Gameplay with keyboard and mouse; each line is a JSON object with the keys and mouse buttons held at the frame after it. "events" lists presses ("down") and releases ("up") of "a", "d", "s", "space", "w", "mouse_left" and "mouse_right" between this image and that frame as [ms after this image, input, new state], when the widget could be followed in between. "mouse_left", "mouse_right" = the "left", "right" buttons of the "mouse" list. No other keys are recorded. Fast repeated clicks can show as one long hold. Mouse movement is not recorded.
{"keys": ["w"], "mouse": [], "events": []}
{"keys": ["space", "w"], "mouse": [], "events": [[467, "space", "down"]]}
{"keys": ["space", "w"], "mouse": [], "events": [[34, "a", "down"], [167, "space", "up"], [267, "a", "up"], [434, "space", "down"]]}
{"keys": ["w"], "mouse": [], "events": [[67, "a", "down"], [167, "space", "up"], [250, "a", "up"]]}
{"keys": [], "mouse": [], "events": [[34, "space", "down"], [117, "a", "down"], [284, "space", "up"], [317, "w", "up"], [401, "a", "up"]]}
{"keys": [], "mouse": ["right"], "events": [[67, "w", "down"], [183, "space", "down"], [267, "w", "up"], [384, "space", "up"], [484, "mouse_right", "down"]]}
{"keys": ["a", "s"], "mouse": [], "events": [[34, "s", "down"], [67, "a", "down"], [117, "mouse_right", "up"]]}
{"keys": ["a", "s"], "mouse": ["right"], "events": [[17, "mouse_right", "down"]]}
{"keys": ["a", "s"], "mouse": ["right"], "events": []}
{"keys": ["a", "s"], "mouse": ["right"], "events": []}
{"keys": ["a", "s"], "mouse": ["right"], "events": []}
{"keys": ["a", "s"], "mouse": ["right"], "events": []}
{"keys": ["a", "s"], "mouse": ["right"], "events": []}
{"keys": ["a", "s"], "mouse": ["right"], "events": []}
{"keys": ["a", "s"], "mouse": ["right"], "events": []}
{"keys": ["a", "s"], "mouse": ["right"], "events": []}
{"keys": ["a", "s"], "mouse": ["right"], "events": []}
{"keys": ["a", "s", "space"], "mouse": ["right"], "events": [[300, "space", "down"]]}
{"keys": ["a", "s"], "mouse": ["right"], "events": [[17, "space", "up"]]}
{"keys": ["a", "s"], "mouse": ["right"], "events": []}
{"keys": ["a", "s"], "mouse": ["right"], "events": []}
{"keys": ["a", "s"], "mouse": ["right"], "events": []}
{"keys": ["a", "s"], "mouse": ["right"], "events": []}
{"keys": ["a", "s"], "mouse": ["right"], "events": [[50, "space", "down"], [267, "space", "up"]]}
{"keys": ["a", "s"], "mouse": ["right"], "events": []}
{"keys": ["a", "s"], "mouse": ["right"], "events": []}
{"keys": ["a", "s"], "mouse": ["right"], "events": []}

□ □ □

- _Work order_
Transcribe the data above so that every line matches exactly.

- _Output of the task_
Gameplay with keyboard and mouse; each line is a JSON object with the keys and mouse buttons held at the frame after it. "events" lists presses ("down") and releases ("up") of "a", "d", "s", "space", "w", "mouse_left" and "mouse_right" between this image and that frame as [ms after this image, input, new state], when the widget could be followed in between. "mouse_left", "mouse_right" = the "left", "right" buttons of the "mouse" list. No other keys are recorded. Fast repeated clicks can show as one long hold. Mouse movement is not recorded.
{"keys": ["w"], "mouse": [], "events": []}
{"keys": ["space", "w"], "mouse": [], "events": [[467, "space", "down"]]}
{"keys": ["space", "w"], "mouse": [], "events": [[34, "a", "down"], [167, "space", "up"], [267, "a", "up"], [434, "space", "down"]]}
{"keys": ["w"], "mouse": [], "events": [[67, "a", "down"], [167, "space", "up"], [250, "a", "up"]]}
{"keys": [], "mouse": [], "events": [[34, "space", "down"], [117, "a", "down"], [284, "space", "up"], [317, "w", "up"], [401, "a", "up"]]}
{"keys": [], "mouse": ["right"], "events": [[67, "w", "down"], [183, "space", "down"], [267, "w", "up"], [384, "space", "up"], [484, "mouse_right", "down"]]}
{"keys": ["a", "s"], "mouse": [], "events": [[34, "s", "down"], [67, "a", "down"], [117, "mouse_right", "up"]]}
{"keys": ["a", "s"], "mouse": ["right"], "events": [[17, "mouse_right", "down"]]}
{"keys": ["a", "s"], "mouse": ["right"], "events": []}
{"keys": ["a", "s"], "mouse": ["right"], "events": []}
{"keys": ["a", "s"], "mouse": ["right"], "events": []}
{"keys": ["a", "s"], "mouse": ["right"], "events": []}
{"keys": ["a", "s"], "mouse": ["right"], "events": []}
{"keys": ["a", "s"], "mouse": ["right"], "events": []}
{"keys": ["a", "s"], "mouse": ["right"], "events": []}
{"keys": ["a", "s"], "mouse": ["right"], "events": []}
{"keys": ["a", "s"], "mouse": ["right"], "events": []}
{"keys": ["a", "s", "space"], "mouse": ["right"], "events": [[300, "space", "down"]]}
{"keys": ["a", "s"], "mouse": ["right"], "events": [[17, "space", "up"]]}
{"keys": ["a", "s"], "mouse": ["right"], "events": []}
{"keys": ["a", "s"], "mouse": ["right"], "events": []}
{"keys": ["a", "s"], "mouse": ["right"], "events": []}
{"keys": ["a", "s"], "mouse": ["right"], "events": []}
{"keys": ["a", "s"], "mouse": ["right"], "events": [[50, "space", "down"], [267, "space", "up"]]}
{"keys": ["a", "s"], "mouse": ["right"], "events": []}
{"keys": ["a", "s"], "mouse": ["right"], "events": []}
{"keys": ["a", "s"], "mouse": ["right"], "events": []}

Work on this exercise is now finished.